Esponenti che fino a ieri affermavano “il PD mi fa schifo”, fieri della loro militanza forzista, ed oggi aderiscono al Partito Democratico con estrema nonchalance.
Giuseppe Tomasi di Lampedusa, se potesse, troverebbe spunti per una trilogia intera, altro che Gattopardo.
In questo desolante contesto, il dissenso interno al Centro-Sinistra – o quel che ne rimane – siciliano si fa sempre più intenso. I militanti e gli elettori sono insofferenti, disillusi e amareggiati da una classe dirigente che antepone gli interessi di bottega agli interessi dei cittadini e da un governo regionale che ha dimostrato ormai ampiamente la propria inadeguatezza.
Ed è qui che si inserisce il progetto di Possibile. Intendiamo ridare voce ai cittadini, ricreare spazi aperti, plurali, di confronto, in cui il dissenso non venga liquidato con una battuta al vetriolo, ma ascoltato, capito, affrontato.

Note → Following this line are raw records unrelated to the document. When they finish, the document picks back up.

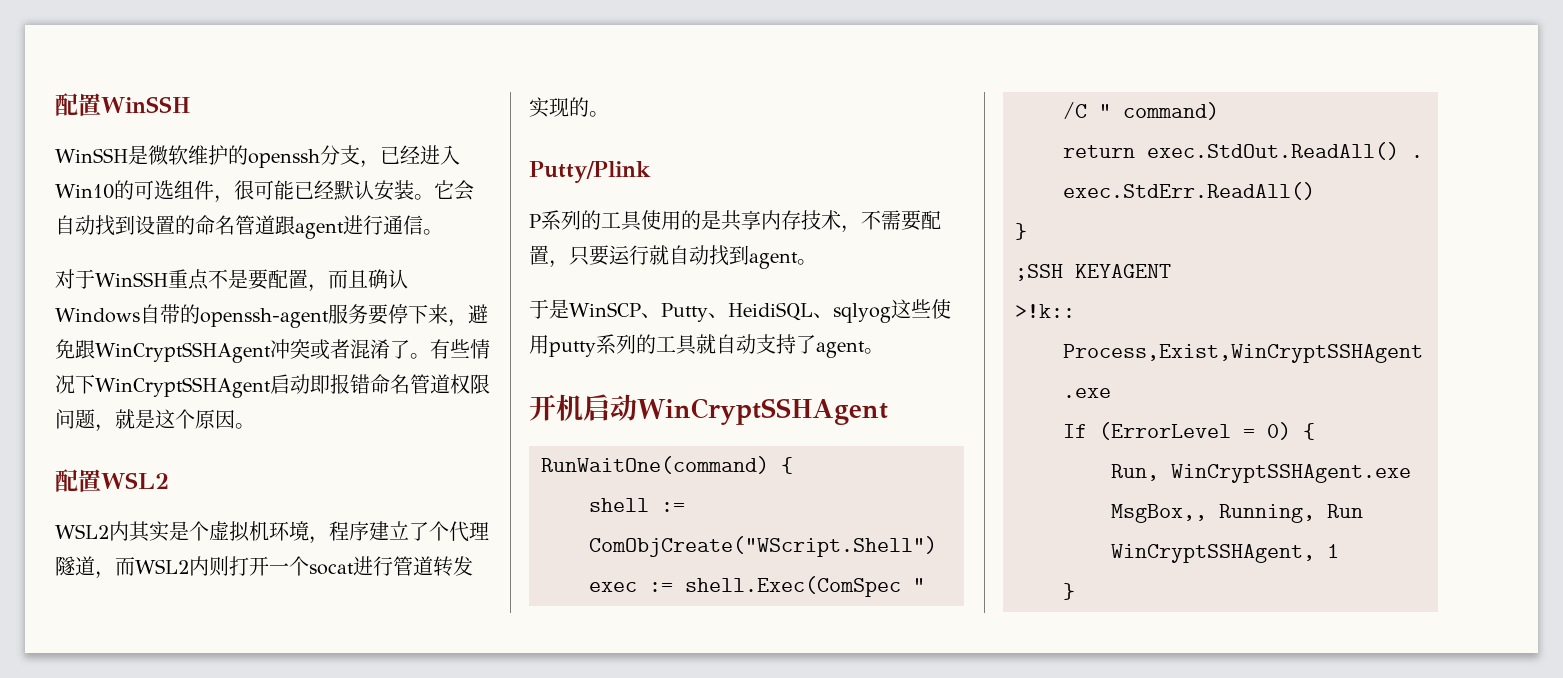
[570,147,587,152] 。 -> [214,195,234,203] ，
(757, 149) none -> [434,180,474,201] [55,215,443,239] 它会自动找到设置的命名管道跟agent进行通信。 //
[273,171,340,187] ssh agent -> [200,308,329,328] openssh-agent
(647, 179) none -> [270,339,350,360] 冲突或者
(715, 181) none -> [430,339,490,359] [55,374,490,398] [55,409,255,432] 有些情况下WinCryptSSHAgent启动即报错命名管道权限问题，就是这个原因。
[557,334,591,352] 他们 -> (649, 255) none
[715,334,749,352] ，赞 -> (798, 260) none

Vogliamo ritornare ai valori che contraddistinguono la nostra azione politica: non gli inceneritori e le trivelle, non l’abbattimento dello Statuto dei lavoratori e l’accentramento del potere nelle mani dei Presidi, non una politica fatta da pochi e per pochi, ma un progetto di governo condiviso, puntuale, imperniato sul rilancio del Sud, sul sostegno alle aziende agricole e alle imprese, su una nuova politica energetica sostenibile e moderna, sul riconoscimento dei diritti, a qualsiasi latitudine. E’ per questo che lanciamo un appello ai militanti e agli elettori delusi dal Partito Democratico, a quanti hanno convogliato il voto di protesta indirizzandolo verso altri movimenti, a quanti non trovano più una rappresentanza politica valida e si rifugiano nell’astensionismo e a tutti coloro che, come noi, hanno a cuore le sorti del Mezzogiorno: “non dobbiamo sperare, possiamo.”